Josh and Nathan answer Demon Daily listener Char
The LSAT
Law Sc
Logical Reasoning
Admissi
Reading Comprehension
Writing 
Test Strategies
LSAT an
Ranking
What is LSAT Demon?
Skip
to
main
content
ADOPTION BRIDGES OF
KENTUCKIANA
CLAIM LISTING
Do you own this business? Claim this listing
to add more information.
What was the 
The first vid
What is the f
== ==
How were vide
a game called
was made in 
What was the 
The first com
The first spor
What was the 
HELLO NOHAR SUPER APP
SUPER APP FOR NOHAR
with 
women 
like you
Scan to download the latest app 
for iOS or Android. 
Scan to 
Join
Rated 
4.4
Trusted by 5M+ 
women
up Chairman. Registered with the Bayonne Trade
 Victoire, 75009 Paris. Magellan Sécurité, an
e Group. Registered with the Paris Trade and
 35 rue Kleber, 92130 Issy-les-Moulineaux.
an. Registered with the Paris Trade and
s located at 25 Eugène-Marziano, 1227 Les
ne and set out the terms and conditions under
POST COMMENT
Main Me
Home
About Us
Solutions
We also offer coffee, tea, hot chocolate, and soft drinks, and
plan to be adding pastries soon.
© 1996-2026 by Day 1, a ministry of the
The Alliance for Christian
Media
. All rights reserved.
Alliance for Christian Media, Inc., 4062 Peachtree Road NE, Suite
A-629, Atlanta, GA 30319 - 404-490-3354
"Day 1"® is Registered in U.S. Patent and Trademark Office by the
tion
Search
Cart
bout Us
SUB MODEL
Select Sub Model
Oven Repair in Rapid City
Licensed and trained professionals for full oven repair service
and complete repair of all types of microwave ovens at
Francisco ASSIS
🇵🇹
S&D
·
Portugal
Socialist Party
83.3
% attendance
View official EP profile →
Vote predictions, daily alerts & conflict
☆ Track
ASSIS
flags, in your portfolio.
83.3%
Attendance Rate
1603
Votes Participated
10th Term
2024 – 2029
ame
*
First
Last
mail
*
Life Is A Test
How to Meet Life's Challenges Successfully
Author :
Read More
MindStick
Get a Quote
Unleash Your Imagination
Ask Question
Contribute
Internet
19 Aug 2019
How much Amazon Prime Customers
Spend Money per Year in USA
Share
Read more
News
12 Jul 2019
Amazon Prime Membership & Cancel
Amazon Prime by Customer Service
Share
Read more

===============

Exercise: Please transcribe the material above in full, keeping every character intact.

Response box:
Josh and Nathan answer Demon Daily listener Char
The LSAT
Law Sc
Logical Reasoning
Admissi
Reading Comprehension
Writing 
Test Strategies
LSAT an
Ranking
What is LSAT Demon?
Skip
to
main
content
ADOPTION BRIDGES OF
KENTUCKIANA
CLAIM LISTING
Do you own this business? Claim this listing
to add more information.
What was the 
The first vid
What is the f
== ==
How were vide
a game called
was made in 
What was the 
The first com
The first spor
What was the 
HELLO NOHAR SUPER APP
SUPER APP FOR NOHAR
with 
women 
like you
Scan to download the latest app 
for iOS or Android. 
Scan to 
Join
Rated 
4.4
Trusted by 5M+ 
women
up Chairman. Registered with the Bayonne Trade
 Victoire, 75009 Paris. Magellan Sécurité, an
e Group. Registered with the Paris Trade and
 35 rue Kleber, 92130 Issy-les-Moulineaux.
an. Registered with the Paris Trade and
s located at 25 Eugène-Marziano, 1227 Les
ne and set out the terms and conditions under
POST COMMENT
Main Me
Home
About Us
Solutions
We also offer coffee, tea, hot chocolate, and soft drinks, and
plan to be adding pastries soon.
© 1996-2026 by Day 1, a ministry of the
The Alliance for Christian
Media
. All rights reserved.
Alliance for Christian Media, Inc., 4062 Peachtree Road NE, Suite
A-629, Atlanta, GA 30319 - 404-490-3354
"Day 1"® is Registered in U.S. Patent and Trademark Office by the
tion
Search
Cart
bout Us
SUB MODEL
Select Sub Model
Oven Repair in Rapid City
Licensed and trained professionals for full oven repair service
and complete repair of all types of microwave ovens at
Francisco ASSIS
🇵🇹
S&D
·
Portugal
Socialist Party
83.3
% attendance
View official EP profile →
Vote predictions, daily alerts & conflict
☆ Track
ASSIS
flags, in your portfolio.
83.3%
Attendance Rate
1603
Votes Participated
10th Term
2024 – 2029
ame
*
First
Last
mail
*
Life Is A Test
How to Meet Life's Challenges Successfully
Author :
Read More
MindStick
Get a Quote
Unleash Your Imagination
Ask Question
Contribute
Internet
19 Aug 2019
How much Amazon Prime Customers
Spend Money per Year in USA
Share
Read more
News
12 Jul 2019
Amazon Prime Membership & Cancel
Amazon Prime by Customer Service
Share
Read more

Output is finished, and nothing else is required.